Joe Russo thinks everyone will direct and star in their own movie with AI — here’s why that’s a disaster.

Bryan Tan
12 min readMay 9, 2023
Photo by Gage Skidmore — CC3.0 — https://commons.wikimedia.org/wiki/File:Joe_Russo.jpg

Joe Russo, one half of the Russo Brothers, the directors responsible of some of the most successful films in the Marvel franchise, has been of late singing praises of the boon that new developments in generative AI will bring to movies; that it will personalize and “democratize” art in ways we can hardly imagine. Here are some quotes from his panel interview with Collider to give you a sense of his expectations.

“You could walk into your house and [say to] the AI on your streaming platform. “Hey, I want a movie starring my photoreal avatar and Marilyn Monroe’s photoreal avatar. I want it to be a rom-com because I’ve had a rough day,” and it renders a very competent story with dialogue that mimics your voice. It mimics your voice, and suddenly now you have a rom-com starring you that’s 90 minutes long. So you can curate your story specifically to you.”

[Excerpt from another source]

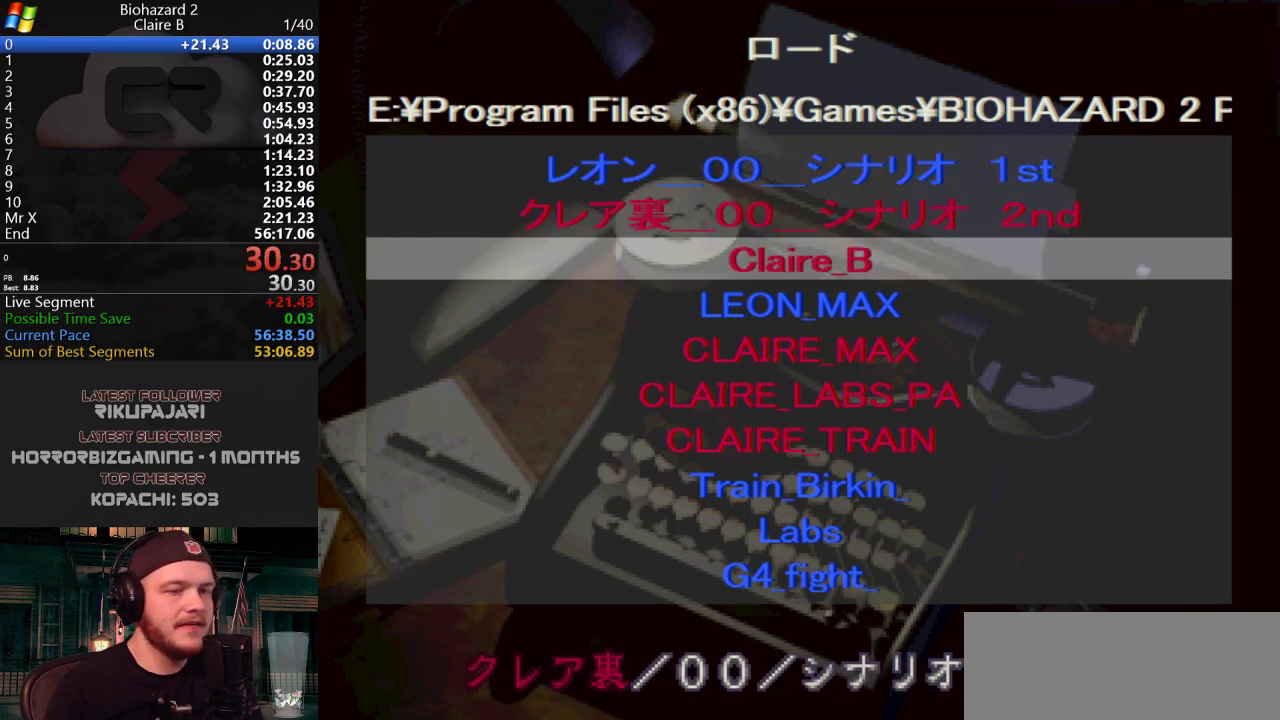
{"keys": [], "events": []}
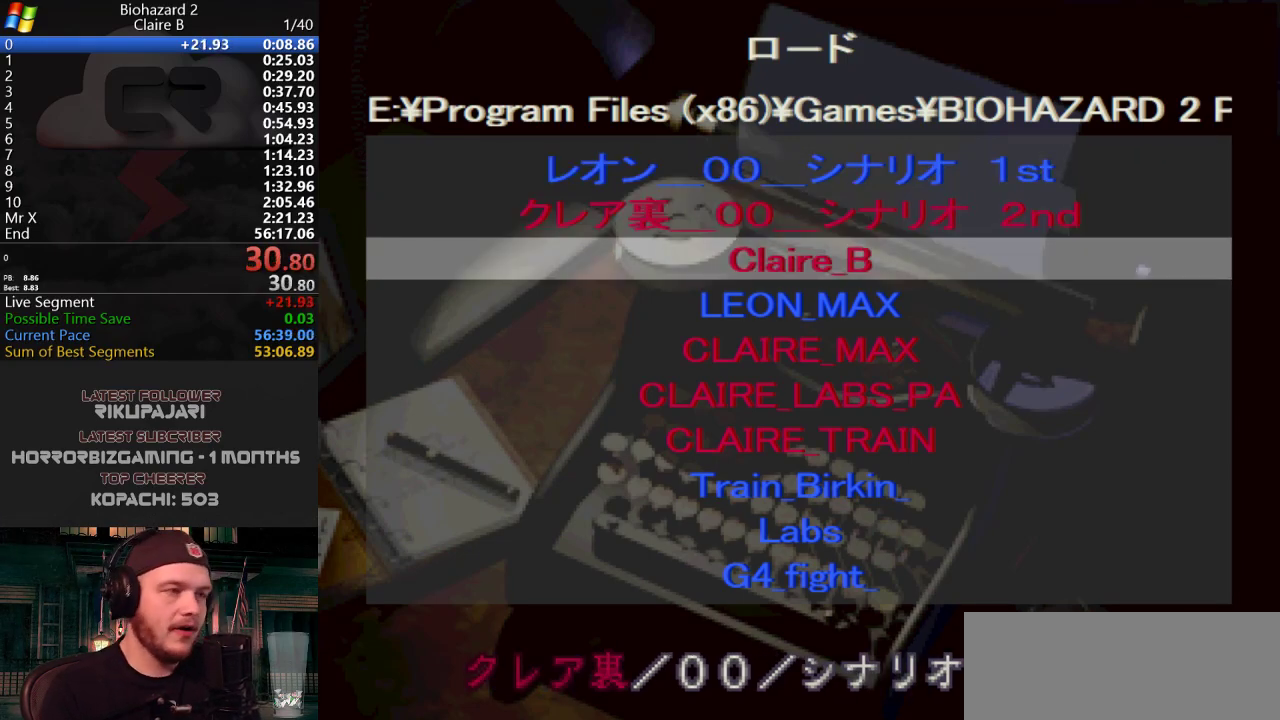
{"keys": [], "events": []}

“The value of it is the democratization of storytelling. That’s incredibly valuable. That means that anyone in this room could tell a story, or make a game at scale, with the help of a photoreal engine or an engine and AI tools. That, I think, is what excites me about it most.”

It’s a profound lack of wisdom that is driving this urge to impose these new technologies onto our already fragile modern psyches and then to suggest that it will actually be empowering to us. There isn’t in the entire interview any indication that this is anything other than convenient and cost saving, or somehow merely inevitable due to the march of technology. It should also be said that the auspice of this conversation is a convention panel so we cannot expect from this an academic rigor, or that this represents his full views in any way. Yet if Russo had any personal consternation with what he describes, he did not voice it. We will proceed with the assumption that words matter. I’ve of course paraphrased Russo’s comments here and I encourage you to read the entire interview if you are curious or doubt my intentions.

So having got some of that reactionary frustration out of my system, I want to unpack some of the implicit values here and see if we can arrive somewhere a little more reasonable.

When Russo says we can insert ourselves into dramas of our creation and meld ourselves into the lives of famous people, he assumes we actually want this. Maybe I’m just an old soul but I can’t see the appeal of watching an entire film like this. There is certainly something of a humorous novelty of the TikTok, Snapchat variety in these kinds of face swapping games, but children do not shout at their mothers “let me tell you a story,” but “tell me a story!” They do not demand to be placed into these stories either. It does not matter if the story is about an owl, a fish, a boy, or a girl, it just matters that it’s good. I cannot recognize any primal urge to be made the center of attention in this manner. We actually quite like to disappear when watching a film so that we can see how it is that others behave in extreme circumstances. We love submitting to the dramaturgy of the teller. It means we don’t need to make decisions for a short while in our sufficiently complex lives. Does anyone playing a video game name the character after themselves or attempt to render the avatar with their perfect likeness? One never forgets that you are not playing yourself in the game, but a character. Would this not strike us as a bit psychopathic? I am shocked that Russo can express excitement at this with hardly any kind of qualification.

Why Russo would suggest offloading this burden of artistry onto the viewer is something I cannot understand. Anyone who has made art knows that no work is ever finished, you simply stop working on it. On Russo’s model everyone now has this responsibility, and who will be able to resist the constant tweaking of their character, having a lingering feeling of dissatisfaction with their choices of the drama. Perhaps next time you will get the balance just right. This vision makes every work perpetually incomplete and formless in the eyes of its viewer who now has the burden of participation in creation. One will lose the sense of unity that comes with viewing a work made by hands not your own.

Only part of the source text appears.